This is also 77% more than the closing share price of 62c on Friday.
While questions remain over the legitimacy of the takeover play launched last week, it has lifted Nautilus' struggling shares by a third after a low of 46c last Monday.
Nautilus is yet to announce it has received a genuine takeover bid or to change its previous advice for its shareholders to not take any action.
Bailey's first takeover announcement said law firm Fasken Martineau would represent him in the transaction, which the firm subsequently denied.
The Bailey-affiliated Gannibal Securities since clarified that Fasken was no longer representing Bailey in the transaction due to conflicts of interest with current board members of Nautilus.
The replacement firm, Bacchus Law, is yet to confirm involvement to PNGIndustryNews.net.
Last week another release revealed that Subsea Minerals chairman Robert Goodden - a former technical advisor for Nautilus' flagship offshore Solwara-1 copper-gold project in Papua New Guinea - was nominated to become the interim chairman of Nautilus if Bailey's takeover succeeds.
"The press announcement was made without my consent but I would back a properly funded bid if it were to be made," Gooden told PNGIndustryNews.net.
There was also another announcement that Bailey had retained True North Advisers to provide merger and acquisition related services for the takeover.
Michael Jaliman, TNA's man for this job, told the Australian Financial Review last week that Bailey and his family had a small shareholding of Nautilus and Bailey aimed to make contact with the explorer's management team.
Bailey has reportedly announced deals with three other Canadian companies since 2009, with all of them failing to materialise. The level of Bailey's financing is unknown.
London-based brokerage SP Angel is yet to be convinced of Bailey's takeover play.
"We do not believe Bailey's bid has credibility and reckon the offer is a crude ruse to either flush out another offer or spoof the market into buying stock at elevated levels," SP Angel said in a report last week that suggests selling Nautilus shares into the rally.

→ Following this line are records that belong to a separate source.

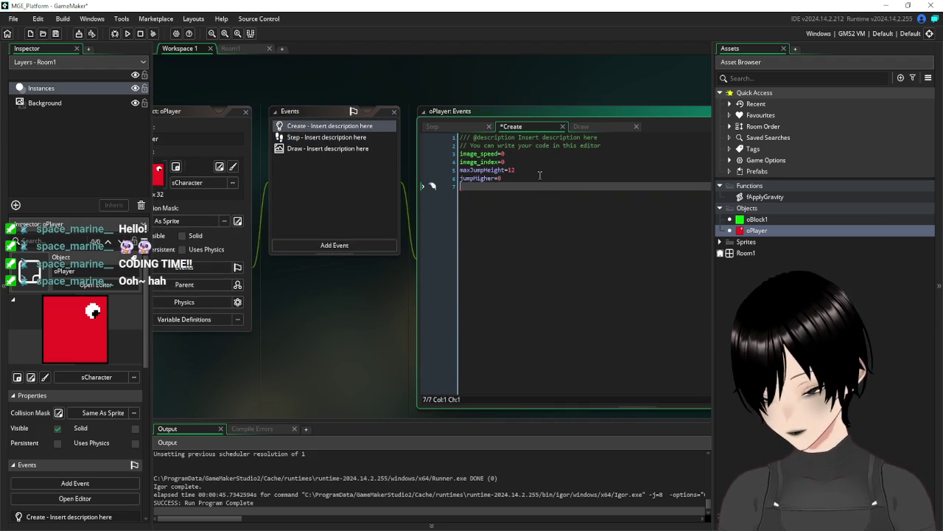
type("ded=false")
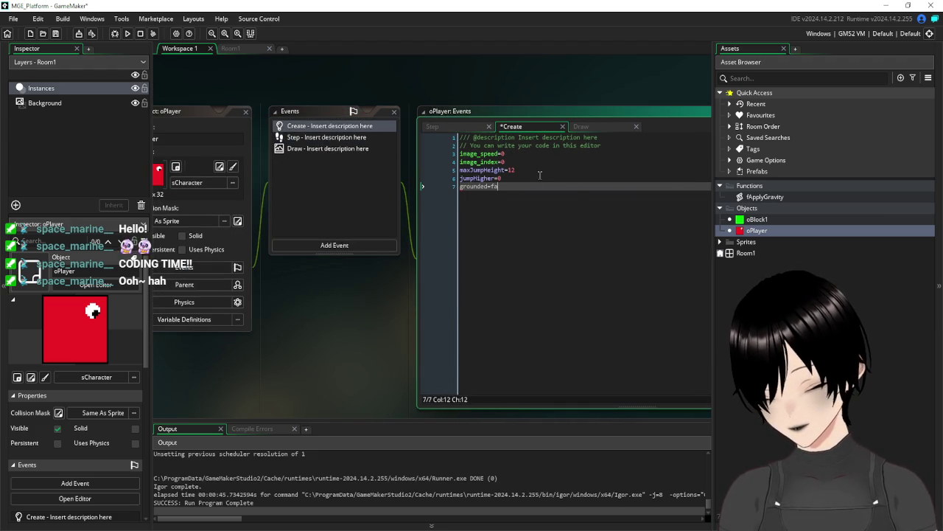
key("shift+Home")
key("ctrl+c")
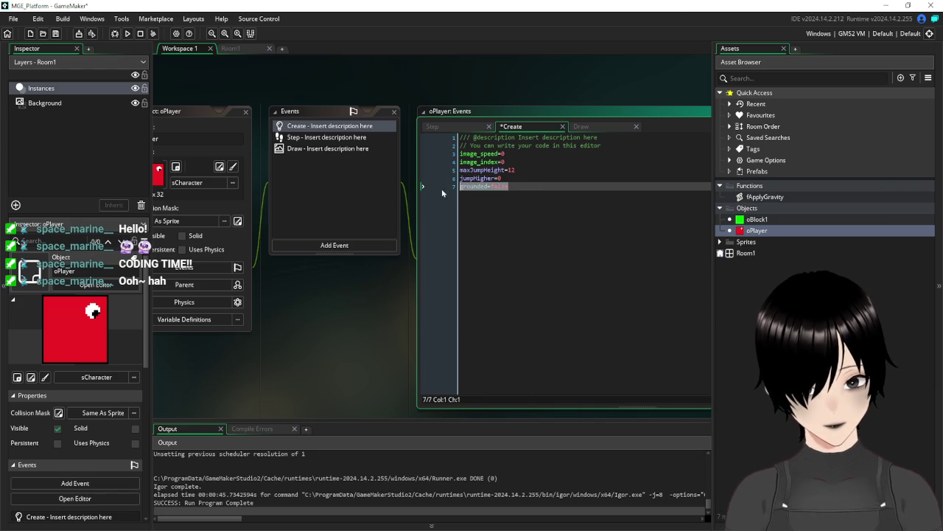
- Add grounded=true after vspeed=0 in fApplyGravity's landing block, save, and launch Notepad
double_click(771, 198)
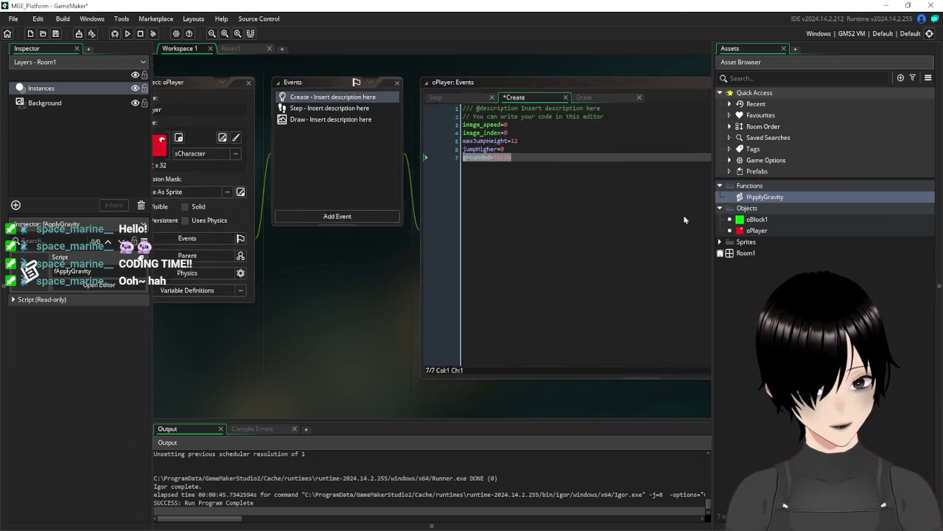
left_click(375, 153)
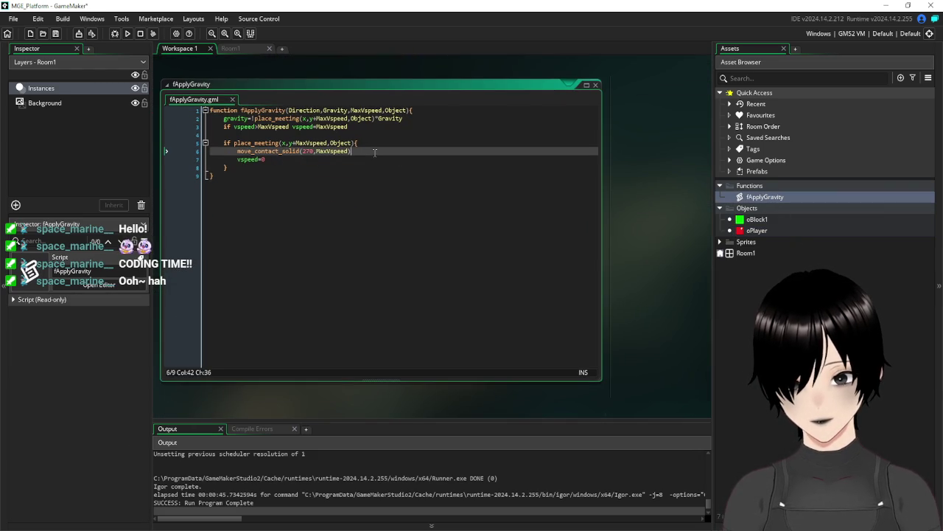
left_click(315, 162)
key("Return")
key("ctrl+v")
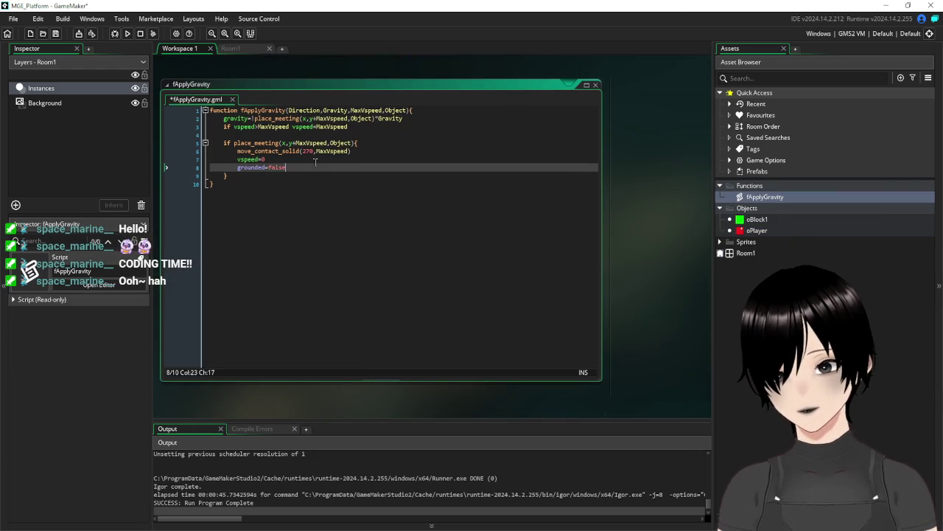
key("BackSpace")
key("BackSpace")
key("BackSpace")
type("true")
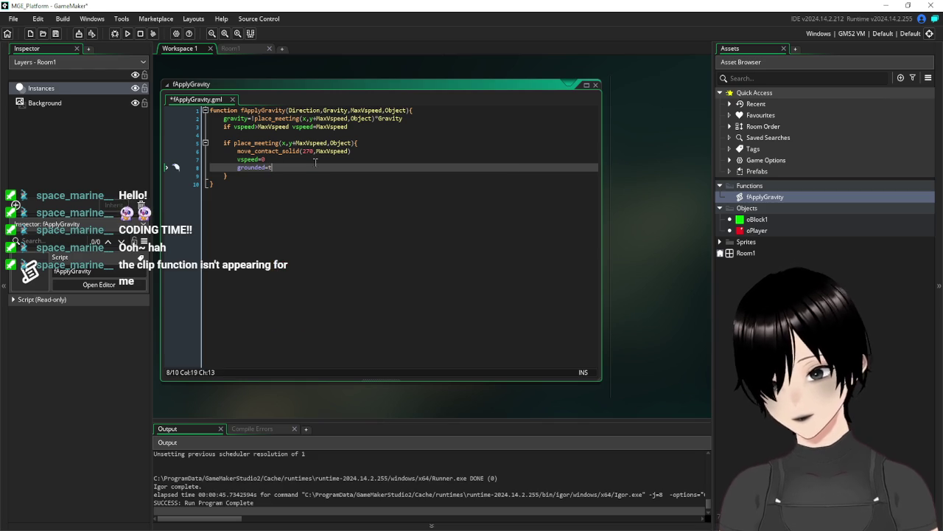
left_click(55, 33)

Nautilus shares nosedived in November after the explorer put its Solwara-1 project on hold by halting construction of its innovative seafloor production equipment to preserve cash.
Commissioning of the seafloor production equipment for Solwara-1 was previously expected in late 2013.

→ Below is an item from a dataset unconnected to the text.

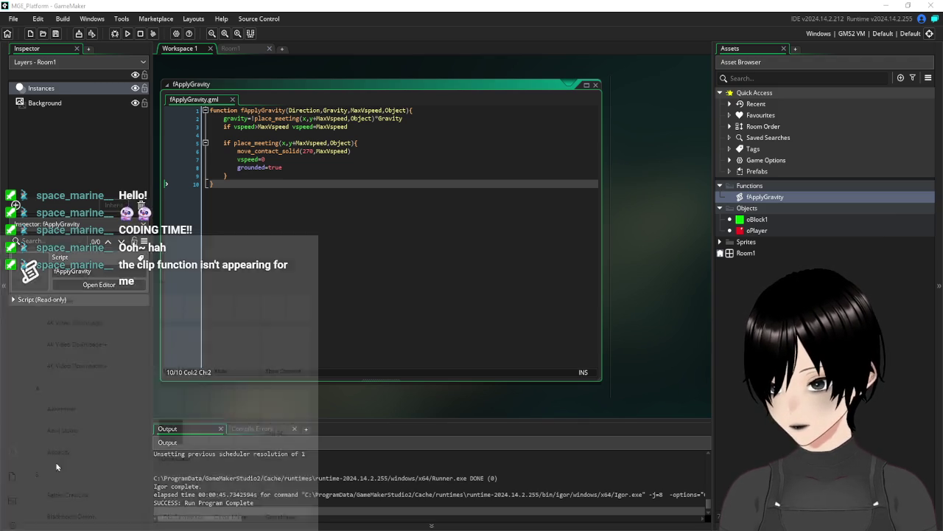
key("super")
left_click(248, 252)
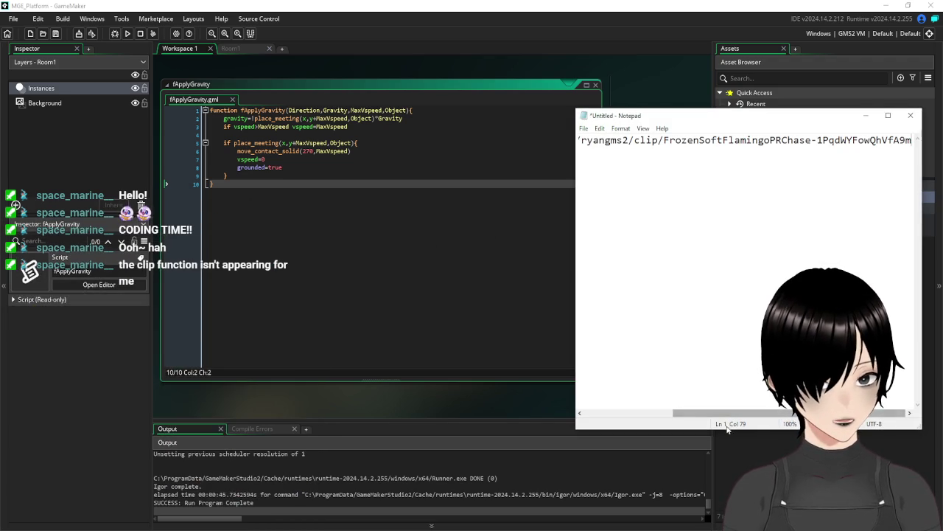
left_click(647, 389)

The company is engaged in an arbitration process started by the PNG government, which is a 30% stakeholder of the project.
Nautilus management has previously revealed that the PNG government had not contributed to any project costs since the joint venture was struck in March 2011.
Key stakeholders of Nautilus include Metalloinvest (21.0%), Anglo American (11.1%), Oman-based MB Resources (16.9%) and Teck Resources (4.5%).